Office Shenanigans:FB chat

Paige:
lol
lawl

laal
loll
lloll
LOL

Micah: ...

Paige: 
lawhl

Micah: are you ok?

Insight

At Leah's 21st birthday party:

Me(to Leah):" I started crying while I wrote your card."

Jenae(Leah's sister):"Paige, you cry about everything."


The truth comes out...

Tuesday, June 14, 2011

Vintage Pyrex: Amish Butterprint Cinderella Mixing Bowl Set of Fo...

Vintage Pyrex: Amish Butterprint Cinderella Mixing Bowl Set of Fo...

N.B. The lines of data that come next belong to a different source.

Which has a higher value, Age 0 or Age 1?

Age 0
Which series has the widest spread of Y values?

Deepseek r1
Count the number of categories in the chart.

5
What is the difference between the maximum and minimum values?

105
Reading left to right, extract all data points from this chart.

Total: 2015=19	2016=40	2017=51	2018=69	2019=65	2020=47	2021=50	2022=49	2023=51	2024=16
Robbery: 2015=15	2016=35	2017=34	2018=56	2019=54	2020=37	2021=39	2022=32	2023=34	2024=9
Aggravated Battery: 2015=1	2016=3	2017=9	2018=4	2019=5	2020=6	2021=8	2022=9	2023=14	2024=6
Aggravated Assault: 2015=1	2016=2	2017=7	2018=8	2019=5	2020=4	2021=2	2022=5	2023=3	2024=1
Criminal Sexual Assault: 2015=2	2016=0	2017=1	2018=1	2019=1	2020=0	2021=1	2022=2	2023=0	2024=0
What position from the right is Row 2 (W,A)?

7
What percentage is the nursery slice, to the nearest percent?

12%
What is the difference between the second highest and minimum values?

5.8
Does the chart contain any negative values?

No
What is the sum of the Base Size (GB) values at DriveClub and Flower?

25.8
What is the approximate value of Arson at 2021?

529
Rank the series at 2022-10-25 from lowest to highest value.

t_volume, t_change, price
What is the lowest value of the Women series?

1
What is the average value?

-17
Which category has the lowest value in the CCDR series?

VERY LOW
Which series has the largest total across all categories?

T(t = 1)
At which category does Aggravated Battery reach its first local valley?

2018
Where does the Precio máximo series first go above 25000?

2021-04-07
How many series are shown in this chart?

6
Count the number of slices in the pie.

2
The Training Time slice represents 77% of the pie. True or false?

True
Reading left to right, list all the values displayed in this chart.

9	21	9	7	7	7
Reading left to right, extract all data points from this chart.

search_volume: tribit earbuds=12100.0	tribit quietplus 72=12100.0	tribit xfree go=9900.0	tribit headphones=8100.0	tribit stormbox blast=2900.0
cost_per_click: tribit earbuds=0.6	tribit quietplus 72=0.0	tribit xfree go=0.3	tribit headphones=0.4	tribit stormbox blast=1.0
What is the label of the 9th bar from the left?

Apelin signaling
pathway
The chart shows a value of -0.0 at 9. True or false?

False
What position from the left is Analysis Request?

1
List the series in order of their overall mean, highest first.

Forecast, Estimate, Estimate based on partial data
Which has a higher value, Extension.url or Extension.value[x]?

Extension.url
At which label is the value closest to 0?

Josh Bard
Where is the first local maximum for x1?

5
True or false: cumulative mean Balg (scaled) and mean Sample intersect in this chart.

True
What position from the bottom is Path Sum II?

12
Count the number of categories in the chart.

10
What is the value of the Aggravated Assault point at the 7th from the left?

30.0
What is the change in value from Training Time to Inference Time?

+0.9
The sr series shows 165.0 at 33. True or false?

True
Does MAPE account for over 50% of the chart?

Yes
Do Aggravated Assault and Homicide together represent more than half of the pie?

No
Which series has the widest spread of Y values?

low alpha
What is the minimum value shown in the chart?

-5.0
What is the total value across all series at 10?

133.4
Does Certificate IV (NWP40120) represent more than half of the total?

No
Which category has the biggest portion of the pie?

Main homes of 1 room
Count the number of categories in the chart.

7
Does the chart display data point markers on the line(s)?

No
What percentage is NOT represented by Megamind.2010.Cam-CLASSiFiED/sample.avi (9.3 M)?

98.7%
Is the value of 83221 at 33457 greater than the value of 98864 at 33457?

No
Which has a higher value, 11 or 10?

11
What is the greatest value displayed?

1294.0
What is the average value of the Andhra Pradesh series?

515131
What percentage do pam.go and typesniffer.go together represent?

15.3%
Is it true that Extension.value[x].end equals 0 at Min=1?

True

My mom has a set just like these, and this really sentimental part of me has to have them. Further proof that I am in fact becoming my mother.

Wednesday, June 8, 2011

itunes

I know I shouldn't feel this way, but I feel really sneaky listening to other people's music on shared networks...I feel like it's this really intimate, yet possibly false projection of them that maybe I shouldn't be privy to. That being said, the people I work with have really good/diverse tastes in music, so not having my ipod handy is more of a blessing than a tragedy.

Monday, June 6, 2011

awkward...

Today my male boss walked by my open-doored office just in time to see me fish out a chex mix square that fell into my shirt. I felt really awkward at first, but then I figured anyone who appreciates how good chex mix is could understand why I wouldn't want it to go to waste.

Thursday, May 5, 2011

cinco de mayo fail

So basically instead of getting my cinco de drinko on, I made a lean cuisine, did some laundry, and spent hours singing karaoke versions of the disney princess songs on youtube. Yes, I am that cool.

Saturday, April 30, 2011

assholes.

Dear Red Mazda,license plate 482-DDB,

I know that to brainless blonde bitches, it's probably really hilarious to intentionally run someone off the road. It  won't be so funny when I report you to the police and you will have to sacrifice all that money you would've spent paying for boxed wine and flavored condoms to pay for the fatass fine they're going to give you.

Love,

Paige

Friday, April 29, 2011

all black everything.

Dear People in charge of Evening in Orange,
I know I'm just a lowly designer that worked on a piece for your event ALL SEMESTER LONG, but would it be ok with you if I please dressed up in a sparkly dress and heels? I've endured this shit all semester, and you want me to wear black pants and a black shirt? I am not a waiter, or a funeral home director. I am a tired little person who wants to drink a cocktail in sequins and pretend I'm rich like everyone who will be around me. Also, if I have to try on one more ill-fitting black school marm dress in a department store, I'm going to puke up my increasingly lowered body image all over their smudgy mirrors. The end. love, Paige //end rant

Wednesday, April 27, 2011

design asshole.

Last night I got upset to the point of screaming over my mom's embroidery machine's horrible software that wouldn't allow a precise grid, type size, or controlled tracking/kerning. My mom couldn't understand why I was so mad. The moral of the story: to the rest of the world, design has made me an asshole.

Wednesday, April 13, 2011

Buttercream

Dear Buttercream,

I love you..for all your possibilities and shortcomings. It's like one of my obsessive high school relationships. Not quite right yet, but on the verge of something really fantastic. That said, I will never cheat on you with a shortening based frosting ever again. It was a disappointing and lonely experience I hope to never repeat. Unless I can find a happy medium between the both of you and then it's adios....Sorry.

I awkwardly love you forever and always,

Paige

In all seriousness, serious bakers out there, know of any good ways to cut the sweetness in a frosting without compromising the texture?